* _DATASET EXTRACT_
- Opening Delimiter -

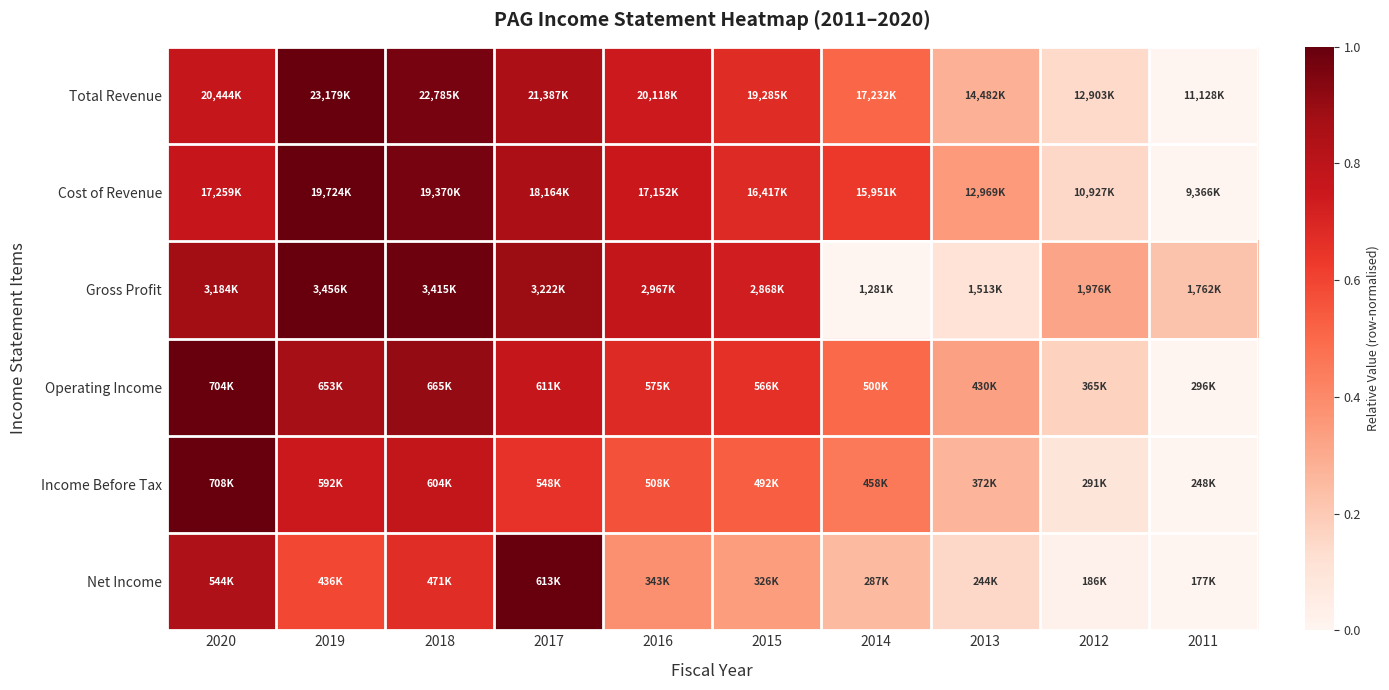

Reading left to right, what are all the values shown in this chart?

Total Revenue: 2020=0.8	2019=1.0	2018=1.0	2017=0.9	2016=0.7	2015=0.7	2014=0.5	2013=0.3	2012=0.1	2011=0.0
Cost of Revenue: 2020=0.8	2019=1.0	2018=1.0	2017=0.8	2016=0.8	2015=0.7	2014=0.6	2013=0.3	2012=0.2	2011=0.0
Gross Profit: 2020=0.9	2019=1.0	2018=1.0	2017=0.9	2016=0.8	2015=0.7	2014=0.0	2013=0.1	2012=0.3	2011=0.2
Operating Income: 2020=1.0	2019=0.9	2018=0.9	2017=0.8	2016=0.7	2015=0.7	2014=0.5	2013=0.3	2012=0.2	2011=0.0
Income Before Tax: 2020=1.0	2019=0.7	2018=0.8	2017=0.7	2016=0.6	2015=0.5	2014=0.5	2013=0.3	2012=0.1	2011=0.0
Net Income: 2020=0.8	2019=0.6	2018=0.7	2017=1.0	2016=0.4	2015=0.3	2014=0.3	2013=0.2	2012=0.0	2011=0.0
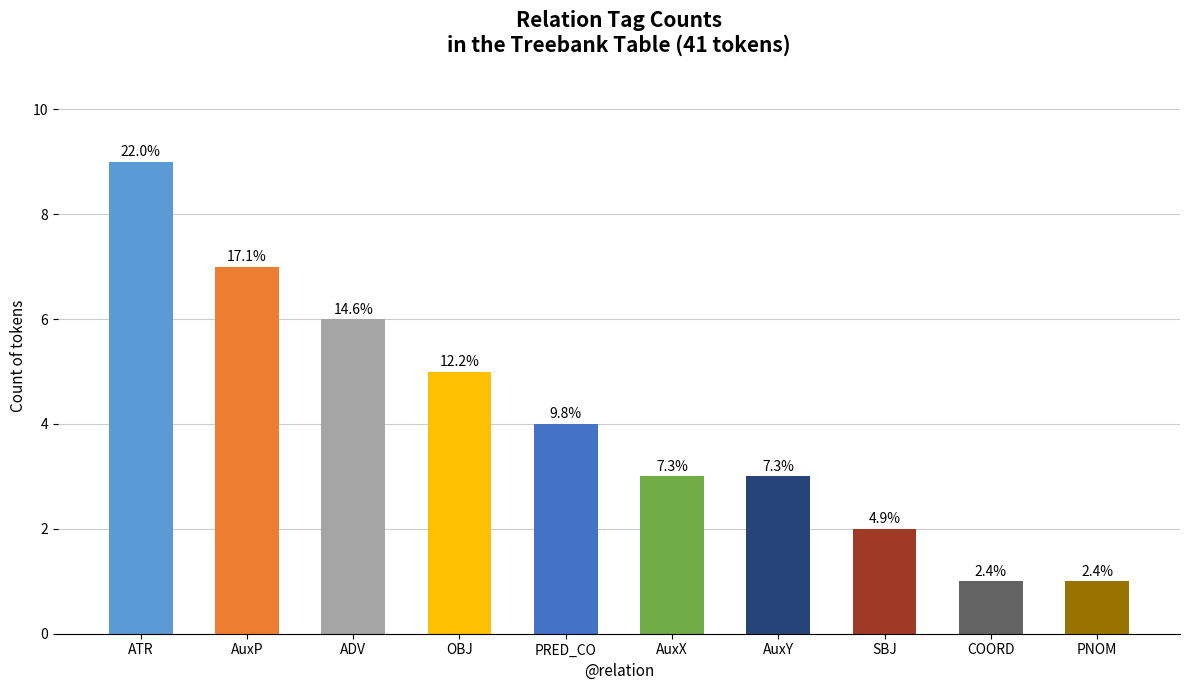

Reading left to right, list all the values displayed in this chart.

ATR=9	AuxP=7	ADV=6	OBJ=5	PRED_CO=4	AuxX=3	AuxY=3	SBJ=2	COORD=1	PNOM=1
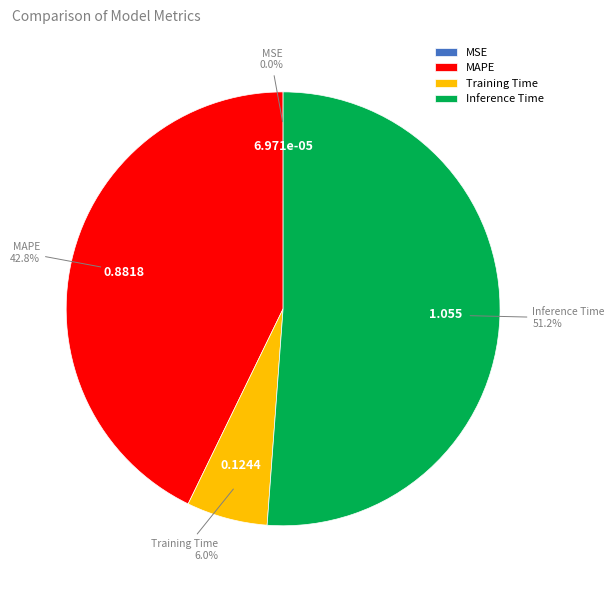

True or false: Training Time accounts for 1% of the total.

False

- Closing Delimiter -

* _DIRECTIONS_
Locate each line in the material above that contains the word "Income" and copy those lines out in full.

* _FINISHED EXERCISE_
Operating Income: 2020=1.0	2019=0.9	2018=0.9	2017=0.8	2016=0.7	2015=0.7	2014=0.5	2013=0.3	2012=0.2	2011=0.0
Income Before Tax: 2020=1.0	2019=0.7	2018=0.8	2017=0.7	2016=0.6	2015=0.5	2014=0.5	2013=0.3	2012=0.1	2011=0.0
Net Income: 2020=0.8	2019=0.6	2018=0.7	2017=1.0	2016=0.4	2015=0.3	2014=0.3	2013=0.2	2012=0.0	2011=0.0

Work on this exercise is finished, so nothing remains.